Der Raum war gigantisch. Die Decke schien so hoch zu sein, daß sich der Blick irgendwo in der Höhe verlor, und die gegenüberliegende Wand verschwamm im Dunst der Entfernung. Es gab hier keine Gänge und Kreuzungen, aber Boden und Wände waren mit Tausenden und Abertausenden von hohen, rechteckigen Spiegeln bedeckt.

Und noch während Mary-Lou hinsah, erwachten einige der Spiegelbilder zu gespenstischem, tödlichem Leben.

Eisiger Wind wehte von Norden her über die Ebene, spielte raschelnd mit Laub und trockenen Blättern und zauberte kleine Wellenmuster auf die Oberflächen der Pfützen, die die Straße wie ein Muster achtlos hingeworfener Spiegelscherben bedeckten. Die Luft roch nach Regen, und über dem Meer ballten sich dunkle, drohende Wolkenberge auf. Die Sonne hatte ihre Wanderung fast beendet. Der große goldene Ball senkte sich dem östlichen Horizont entgegen; seine Konturen zerfaserten im unteren Drittel, lösten sich in rote und orangefarbene Streifen auf und verschmolzen mit der verschwommenen Trennlinie zwischen Meer und Horizont.

Die Frau stand hoch aufgerichtet auf dem Hügelkamm. Gegen den grellen Hintergrund des Sonnenunterganges wirkte ihr Körper wie eine schwarze, scherenschnittähnliche Silhouette. Ihr Haar bewegte sich wie ein Schleier im Wind. Der Blick der großen, dunklen Augen war starr auf die schwarze Silhouette Manhattans gerichtet, die sich wie die Zinnen einer mittelalterlichen Burg am Horizont erhob.

Deutlich spürte sie die Gefahr, die ihr von dort drohte. Sie dachte gar nicht daran, Ulthars Befehl zu befolgen und dorthin zu gehen.

Der Magier hatte einen tödlichen Fehler begangen. Nicht nur einmal, sondern gleich zweimal, und er wußte es noch nicht einmal. Selbst der Magier schien nicht alle Geheimnisse der Spiegelwelt zu kennen. In dieser Welt endete seine Macht. Er hätte schon Mark niemals hierherschicken dürfen. Melissa zweifelte nicht daran, daß auch er und seine Begleiter sich von Ulthars Einfluß befreit hatten. So wie sie. Sie war kein willenloser Roboter mehr, keine Puppe, die seinen Befehlen bedingungslos gehorchen mußte.
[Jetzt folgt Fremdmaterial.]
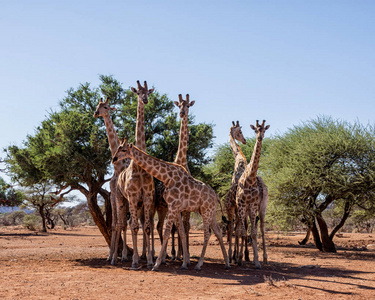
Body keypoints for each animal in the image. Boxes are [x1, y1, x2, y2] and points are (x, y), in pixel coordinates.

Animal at [111, 141, 231, 272]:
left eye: (123, 150)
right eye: (118, 149)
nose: (114, 159)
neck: (167, 177)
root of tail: (216, 196)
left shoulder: (173, 206)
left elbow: (167, 232)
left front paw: (156, 264)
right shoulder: (176, 208)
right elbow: (181, 232)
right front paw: (184, 263)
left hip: (206, 211)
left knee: (207, 233)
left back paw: (199, 265)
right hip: (211, 212)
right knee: (218, 232)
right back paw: (227, 263)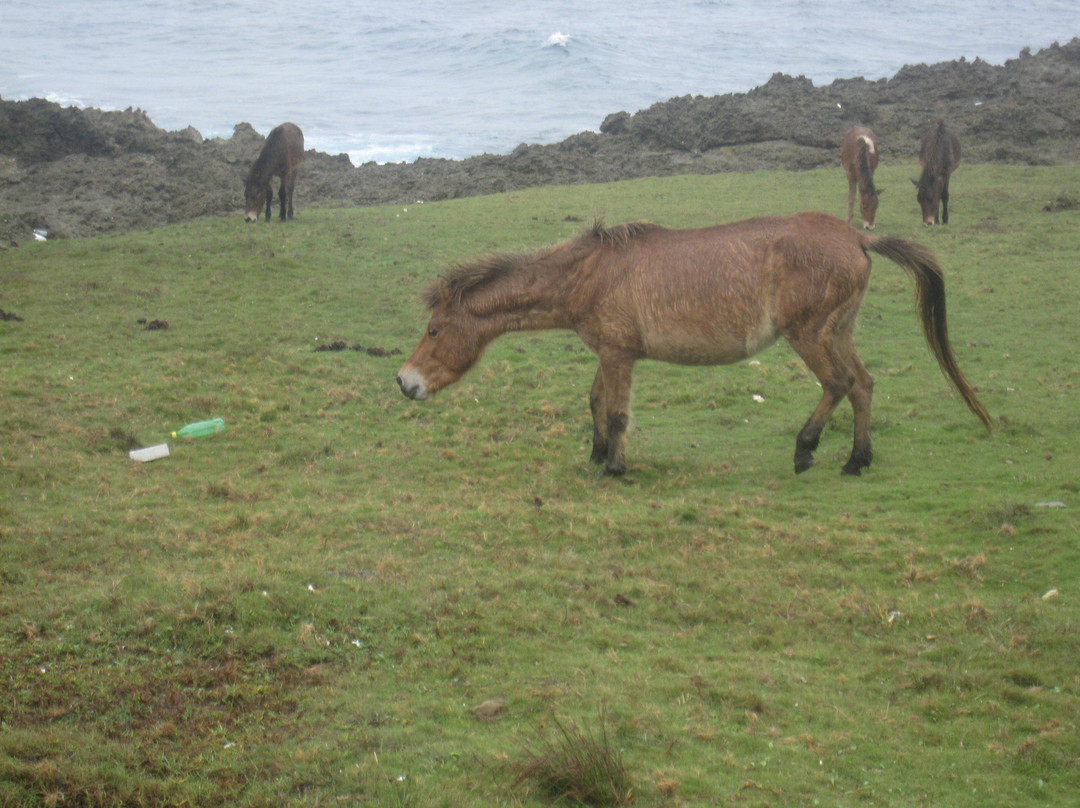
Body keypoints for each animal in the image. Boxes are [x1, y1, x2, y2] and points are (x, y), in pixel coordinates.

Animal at [395, 214, 989, 479]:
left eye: (434, 330)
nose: (404, 382)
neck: (587, 273)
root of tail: (858, 236)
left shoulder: (618, 355)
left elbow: (616, 412)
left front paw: (615, 467)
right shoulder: (611, 351)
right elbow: (595, 402)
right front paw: (596, 454)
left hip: (809, 335)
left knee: (839, 384)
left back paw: (806, 450)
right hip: (838, 331)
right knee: (862, 384)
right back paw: (856, 460)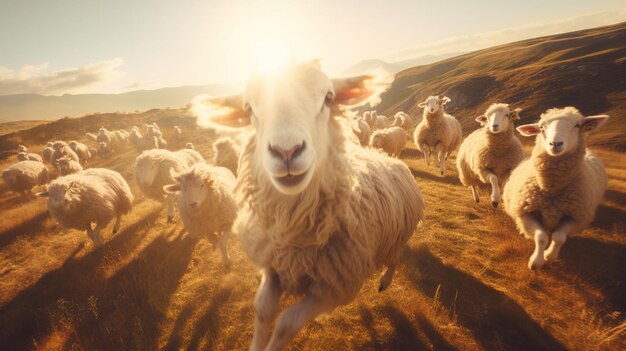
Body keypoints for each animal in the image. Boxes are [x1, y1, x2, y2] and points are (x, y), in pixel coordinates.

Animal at [191, 62, 424, 350]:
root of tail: (390, 158)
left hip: (396, 238)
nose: (287, 151)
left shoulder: (333, 288)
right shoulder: (274, 266)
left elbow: (286, 323)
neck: (299, 232)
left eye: (328, 98)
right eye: (249, 108)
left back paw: (384, 281)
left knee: (395, 258)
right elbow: (262, 309)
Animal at [500, 107, 608, 270]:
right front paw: (536, 262)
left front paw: (549, 255)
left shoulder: (576, 217)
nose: (555, 144)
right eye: (541, 127)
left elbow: (559, 237)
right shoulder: (525, 212)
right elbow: (541, 237)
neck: (552, 190)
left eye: (577, 125)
Und sie würde es auch nie wieder werden.

Ulthar war ein Narr. Früher einmal hatte sie ihn geliebt, hatte es sich zumindest eingebildet, auch wenn sie es heute nicht mehr nach vollziehen konnte. Aber damals war er immerhin ein stattlicher Mann gewesen, voller Energie und hochtrabender Pläne. Mit ihm zusammen wäre sie unschlagbar gewesen, und vermutlich hatte diese Aussicht ihre Gefühle verwirrt, bis sie sich eingebildet hatte, sie würde ihn lieben.